↓

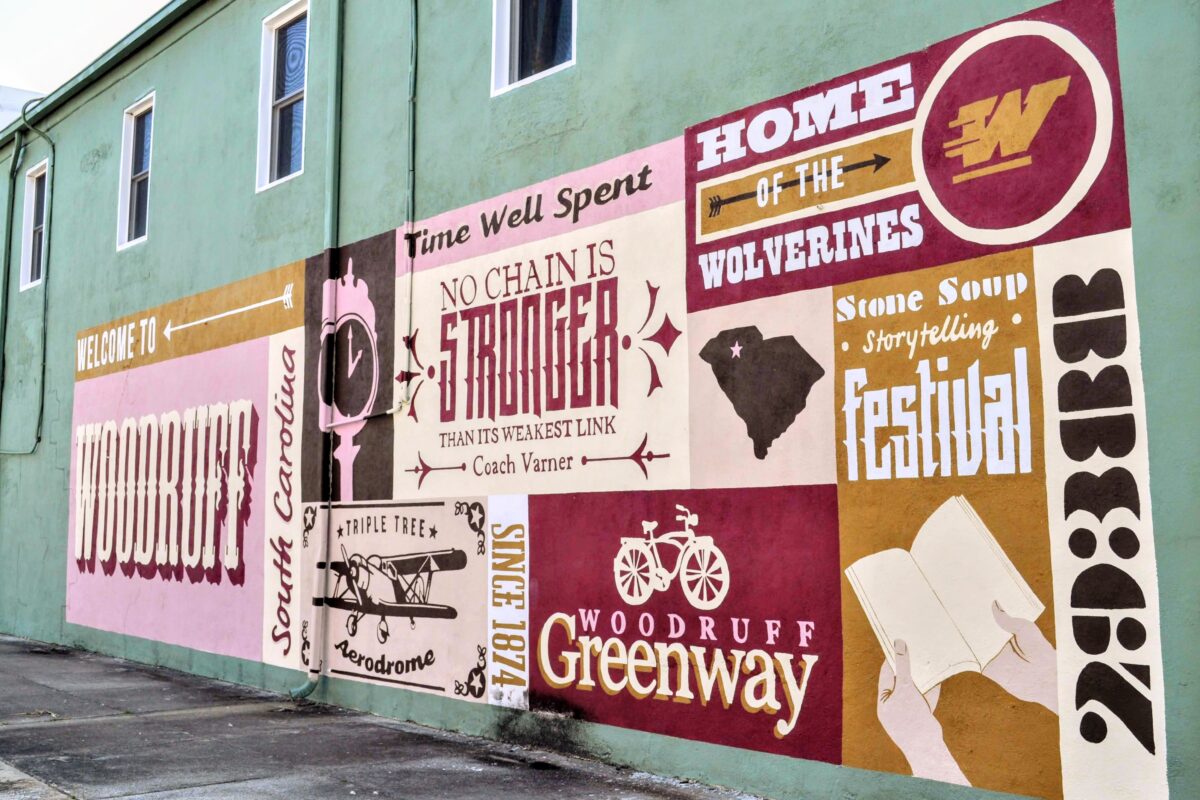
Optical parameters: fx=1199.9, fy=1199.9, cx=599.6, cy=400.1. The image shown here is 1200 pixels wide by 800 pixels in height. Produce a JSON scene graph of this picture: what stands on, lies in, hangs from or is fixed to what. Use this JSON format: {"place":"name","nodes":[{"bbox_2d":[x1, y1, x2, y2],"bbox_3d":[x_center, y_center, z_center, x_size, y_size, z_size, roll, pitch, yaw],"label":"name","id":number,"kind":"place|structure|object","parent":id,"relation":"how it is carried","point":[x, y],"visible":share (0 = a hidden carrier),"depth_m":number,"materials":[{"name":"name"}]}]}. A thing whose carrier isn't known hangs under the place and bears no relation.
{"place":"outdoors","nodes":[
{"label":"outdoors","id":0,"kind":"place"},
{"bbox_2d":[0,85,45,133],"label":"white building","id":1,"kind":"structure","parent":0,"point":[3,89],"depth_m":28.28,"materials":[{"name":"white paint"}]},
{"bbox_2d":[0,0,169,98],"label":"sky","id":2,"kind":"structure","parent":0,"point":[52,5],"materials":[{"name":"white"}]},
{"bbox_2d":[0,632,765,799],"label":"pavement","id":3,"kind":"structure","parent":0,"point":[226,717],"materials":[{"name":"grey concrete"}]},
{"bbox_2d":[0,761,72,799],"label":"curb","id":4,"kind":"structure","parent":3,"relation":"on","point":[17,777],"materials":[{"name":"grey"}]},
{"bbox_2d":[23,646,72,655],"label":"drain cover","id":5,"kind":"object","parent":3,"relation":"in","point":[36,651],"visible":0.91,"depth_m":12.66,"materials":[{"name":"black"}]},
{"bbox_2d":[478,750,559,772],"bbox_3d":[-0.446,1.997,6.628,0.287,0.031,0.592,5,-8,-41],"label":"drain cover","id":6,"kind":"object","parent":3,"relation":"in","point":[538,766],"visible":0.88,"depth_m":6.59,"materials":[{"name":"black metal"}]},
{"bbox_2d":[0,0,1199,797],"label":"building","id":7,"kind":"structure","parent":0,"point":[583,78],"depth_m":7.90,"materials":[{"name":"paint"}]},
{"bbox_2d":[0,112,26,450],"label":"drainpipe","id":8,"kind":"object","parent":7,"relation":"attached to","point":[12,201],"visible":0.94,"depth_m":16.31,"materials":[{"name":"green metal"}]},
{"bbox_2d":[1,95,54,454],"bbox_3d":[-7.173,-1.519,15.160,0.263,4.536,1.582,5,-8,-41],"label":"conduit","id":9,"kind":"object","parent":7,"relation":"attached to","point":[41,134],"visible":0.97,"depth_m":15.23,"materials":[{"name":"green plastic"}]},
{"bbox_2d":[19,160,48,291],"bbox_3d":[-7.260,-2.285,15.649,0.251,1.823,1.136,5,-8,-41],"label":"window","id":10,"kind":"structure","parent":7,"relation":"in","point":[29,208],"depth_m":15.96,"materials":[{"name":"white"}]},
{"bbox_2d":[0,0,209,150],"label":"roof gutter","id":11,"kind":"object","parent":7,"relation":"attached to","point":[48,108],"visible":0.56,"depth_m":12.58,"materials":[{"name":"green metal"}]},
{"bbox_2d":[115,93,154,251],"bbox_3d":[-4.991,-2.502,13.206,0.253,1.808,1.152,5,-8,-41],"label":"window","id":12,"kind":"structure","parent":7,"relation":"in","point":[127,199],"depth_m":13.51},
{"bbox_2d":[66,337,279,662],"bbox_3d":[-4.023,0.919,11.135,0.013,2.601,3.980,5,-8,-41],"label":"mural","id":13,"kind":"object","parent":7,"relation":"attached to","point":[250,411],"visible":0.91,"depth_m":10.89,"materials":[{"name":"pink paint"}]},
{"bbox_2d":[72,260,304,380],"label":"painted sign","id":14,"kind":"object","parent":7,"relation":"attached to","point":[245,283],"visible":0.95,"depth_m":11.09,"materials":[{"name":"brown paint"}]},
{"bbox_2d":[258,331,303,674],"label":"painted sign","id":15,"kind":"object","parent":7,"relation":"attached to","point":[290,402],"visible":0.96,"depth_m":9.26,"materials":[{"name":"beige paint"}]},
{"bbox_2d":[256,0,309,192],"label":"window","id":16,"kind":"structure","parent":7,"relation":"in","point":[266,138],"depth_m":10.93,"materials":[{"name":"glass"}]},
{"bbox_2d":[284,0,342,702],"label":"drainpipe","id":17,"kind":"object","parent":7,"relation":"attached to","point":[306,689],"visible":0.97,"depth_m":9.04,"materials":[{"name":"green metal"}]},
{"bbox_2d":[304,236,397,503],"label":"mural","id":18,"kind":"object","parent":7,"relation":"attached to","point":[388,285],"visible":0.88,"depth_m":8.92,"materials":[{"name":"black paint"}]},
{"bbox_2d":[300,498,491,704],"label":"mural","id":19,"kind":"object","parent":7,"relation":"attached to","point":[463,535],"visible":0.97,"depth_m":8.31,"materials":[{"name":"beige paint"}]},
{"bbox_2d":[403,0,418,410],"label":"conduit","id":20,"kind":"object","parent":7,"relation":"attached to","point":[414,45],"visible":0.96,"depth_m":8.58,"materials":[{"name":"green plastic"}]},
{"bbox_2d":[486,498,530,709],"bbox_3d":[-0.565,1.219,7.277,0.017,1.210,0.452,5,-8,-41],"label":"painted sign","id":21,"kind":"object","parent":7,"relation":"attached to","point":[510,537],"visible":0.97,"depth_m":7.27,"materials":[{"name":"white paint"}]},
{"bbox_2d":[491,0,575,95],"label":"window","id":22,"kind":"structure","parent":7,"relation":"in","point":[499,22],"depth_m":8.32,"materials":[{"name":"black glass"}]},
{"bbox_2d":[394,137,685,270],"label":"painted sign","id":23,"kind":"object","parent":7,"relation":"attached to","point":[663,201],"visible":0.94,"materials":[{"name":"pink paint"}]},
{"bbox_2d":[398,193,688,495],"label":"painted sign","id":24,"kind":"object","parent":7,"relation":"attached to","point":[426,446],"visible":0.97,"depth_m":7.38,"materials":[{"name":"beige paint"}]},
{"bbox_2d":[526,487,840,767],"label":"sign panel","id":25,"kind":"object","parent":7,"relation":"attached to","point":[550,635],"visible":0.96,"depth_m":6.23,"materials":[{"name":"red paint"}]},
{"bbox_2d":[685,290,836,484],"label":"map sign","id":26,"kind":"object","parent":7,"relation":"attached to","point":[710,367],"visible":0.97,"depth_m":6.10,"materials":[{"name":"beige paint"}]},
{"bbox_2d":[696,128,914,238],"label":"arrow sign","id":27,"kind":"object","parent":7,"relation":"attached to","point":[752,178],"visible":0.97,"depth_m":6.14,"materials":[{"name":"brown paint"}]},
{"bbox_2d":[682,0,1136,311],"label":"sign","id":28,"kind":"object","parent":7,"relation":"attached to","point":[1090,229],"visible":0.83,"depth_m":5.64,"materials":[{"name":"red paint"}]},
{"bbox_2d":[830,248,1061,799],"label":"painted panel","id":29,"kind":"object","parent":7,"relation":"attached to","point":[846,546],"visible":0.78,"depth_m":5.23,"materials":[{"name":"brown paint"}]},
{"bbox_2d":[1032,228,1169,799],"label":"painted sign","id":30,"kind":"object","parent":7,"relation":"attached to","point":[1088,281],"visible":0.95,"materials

↑

** Aim of the task **
Please set the records down again exactly as written. The pictures should not be included.

** Written answer **
Optical parameters: fx=1199.9, fy=1199.9, cx=599.6, cy=400.1. The image shown here is 1200 pixels wide by 800 pixels in height. Produce a JSON scene graph of this picture: what stands on, lies in, hangs from or is fixed to what. Use this JSON format: {"place":"name","nodes":[{"bbox_2d":[x1, y1, x2, y2],"bbox_3d":[x_center, y_center, z_center, x_size, y_size, z_size, roll, pitch, yaw],"label":"name","id":number,"kind":"place|structure|object","parent":id,"relation":"how it is carried","point":[x, y],"visible":share (0 = a hidden carrier),"depth_m":number,"materials":[{"name":"name"}]}]}. A thing whose carrier isn't known hangs under the place and bears no relation.
{"place":"outdoors","nodes":[
{"label":"outdoors","id":0,"kind":"place"},
{"bbox_2d":[0,85,45,133],"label":"white building","id":1,"kind":"structure","parent":0,"point":[3,89],"depth_m":28.28,"materials":[{"name":"white paint"}]},
{"bbox_2d":[0,0,169,98],"label":"sky","id":2,"kind":"structure","parent":0,"point":[52,5],"materials":[{"name":"white"}]},
{"bbox_2d":[0,632,765,799],"label":"pavement","id":3,"kind":"structure","parent":0,"point":[226,717],"materials":[{"name":"grey concrete"}]},
{"bbox_2d":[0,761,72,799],"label":"curb","id":4,"kind":"structure","parent":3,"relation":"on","point":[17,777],"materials":[{"name":"grey"}]},
{"bbox_2d":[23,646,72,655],"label":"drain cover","id":5,"kind":"object","parent":3,"relation":"in","point":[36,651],"visible":0.91,"depth_m":12.66,"materials":[{"name":"black"}]},
{"bbox_2d":[478,750,559,772],"bbox_3d":[-0.446,1.997,6.628,0.287,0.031,0.592,5,-8,-41],"label":"drain cover","id":6,"kind":"object","parent":3,"relation":"in","point":[538,766],"visible":0.88,"depth_m":6.59,"materials":[{"name":"black metal"}]},
{"bbox_2d":[0,0,1199,797],"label":"building","id":7,"kind":"structure","parent":0,"point":[583,78],"depth_m":7.90,"materials":[{"name":"paint"}]},
{"bbox_2d":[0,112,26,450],"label":"drainpipe","id":8,"kind":"object","parent":7,"relation":"attached to","point":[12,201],"visible":0.94,"depth_m":16.31,"materials":[{"name":"green metal"}]},
{"bbox_2d":[1,95,54,454],"bbox_3d":[-7.173,-1.519,15.160,0.263,4.536,1.582,5,-8,-41],"label":"conduit","id":9,"kind":"object","parent":7,"relation":"attached to","point":[41,134],"visible":0.97,"depth_m":15.23,"materials":[{"name":"green plastic"}]},
{"bbox_2d":[19,160,48,291],"bbox_3d":[-7.260,-2.285,15.649,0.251,1.823,1.136,5,-8,-41],"label":"window","id":10,"kind":"structure","parent":7,"relation":"in","point":[29,208],"depth_m":15.96,"materials":[{"name":"white"}]},
{"bbox_2d":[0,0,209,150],"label":"roof gutter","id":11,"kind":"object","parent":7,"relation":"attached to","point":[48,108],"visible":0.56,"depth_m":12.58,"materials":[{"name":"green metal"}]},
{"bbox_2d":[115,93,154,251],"bbox_3d":[-4.991,-2.502,13.206,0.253,1.808,1.152,5,-8,-41],"label":"window","id":12,"kind":"structure","parent":7,"relation":"in","point":[127,199],"depth_m":13.51},
{"bbox_2d":[66,337,279,662],"bbox_3d":[-4.023,0.919,11.135,0.013,2.601,3.980,5,-8,-41],"label":"mural","id":13,"kind":"object","parent":7,"relation":"attached to","point":[250,411],"visible":0.91,"depth_m":10.89,"materials":[{"name":"pink paint"}]},
{"bbox_2d":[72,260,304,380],"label":"painted sign","id":14,"kind":"object","parent":7,"relation":"attached to","point":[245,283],"visible":0.95,"depth_m":11.09,"materials":[{"name":"brown paint"}]},
{"bbox_2d":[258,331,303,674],"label":"painted sign","id":15,"kind":"object","parent":7,"relation":"attached to","point":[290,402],"visible":0.96,"depth_m":9.26,"materials":[{"name":"beige paint"}]},
{"bbox_2d":[256,0,309,192],"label":"window","id":16,"kind":"structure","parent":7,"relation":"in","point":[266,138],"depth_m":10.93,"materials":[{"name":"glass"}]},
{"bbox_2d":[284,0,342,702],"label":"drainpipe","id":17,"kind":"object","parent":7,"relation":"attached to","point":[306,689],"visible":0.97,"depth_m":9.04,"materials":[{"name":"green metal"}]},
{"bbox_2d":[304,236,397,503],"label":"mural","id":18,"kind":"object","parent":7,"relation":"attached to","point":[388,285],"visible":0.88,"depth_m":8.92,"materials":[{"name":"black paint"}]},
{"bbox_2d":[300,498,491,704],"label":"mural","id":19,"kind":"object","parent":7,"relation":"attached to","point":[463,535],"visible":0.97,"depth_m":8.31,"materials":[{"name":"beige paint"}]},
{"bbox_2d":[403,0,418,410],"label":"conduit","id":20,"kind":"object","parent":7,"relation":"attached to","point":[414,45],"visible":0.96,"depth_m":8.58,"materials":[{"name":"green plastic"}]},
{"bbox_2d":[486,498,530,709],"bbox_3d":[-0.565,1.219,7.277,0.017,1.210,0.452,5,-8,-41],"label":"painted sign","id":21,"kind":"object","parent":7,"relation":"attached to","point":[510,537],"visible":0.97,"depth_m":7.27,"materials":[{"name":"white paint"}]},
{"bbox_2d":[491,0,575,95],"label":"window","id":22,"kind":"structure","parent":7,"relation":"in","point":[499,22],"depth_m":8.32,"materials":[{"name":"black glass"}]},
{"bbox_2d":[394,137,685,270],"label":"painted sign","id":23,"kind":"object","parent":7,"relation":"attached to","point":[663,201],"visible":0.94,"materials":[{"name":"pink paint"}]},
{"bbox_2d":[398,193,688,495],"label":"painted sign","id":24,"kind":"object","parent":7,"relation":"attached to","point":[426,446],"visible":0.97,"depth_m":7.38,"materials":[{"name":"beige paint"}]},
{"bbox_2d":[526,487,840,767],"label":"sign panel","id":25,"kind":"object","parent":7,"relation":"attached to","point":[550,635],"visible":0.96,"depth_m":6.23,"materials":[{"name":"red paint"}]},
{"bbox_2d":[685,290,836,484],"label":"map sign","id":26,"kind":"object","parent":7,"relation":"attached to","point":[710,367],"visible":0.97,"depth_m":6.10,"materials":[{"name":"beige paint"}]},
{"bbox_2d":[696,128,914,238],"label":"arrow sign","id":27,"kind":"object","parent":7,"relation":"attached to","point":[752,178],"visible":0.97,"depth_m":6.14,"materials":[{"name":"brown paint"}]},
{"bbox_2d":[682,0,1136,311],"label":"sign","id":28,"kind":"object","parent":7,"relation":"attached to","point":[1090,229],"visible":0.83,"depth_m":5.64,"materials":[{"name":"red paint"}]},
{"bbox_2d":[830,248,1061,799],"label":"painted panel","id":29,"kind":"object","parent":7,"relation":"attached to","point":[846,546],"visible":0.78,"depth_m":5.23,"materials":[{"name":"brown paint"}]},
{"bbox_2d":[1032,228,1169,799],"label":"painted sign","id":30,"kind":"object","parent":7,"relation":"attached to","point":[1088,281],"visible":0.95,"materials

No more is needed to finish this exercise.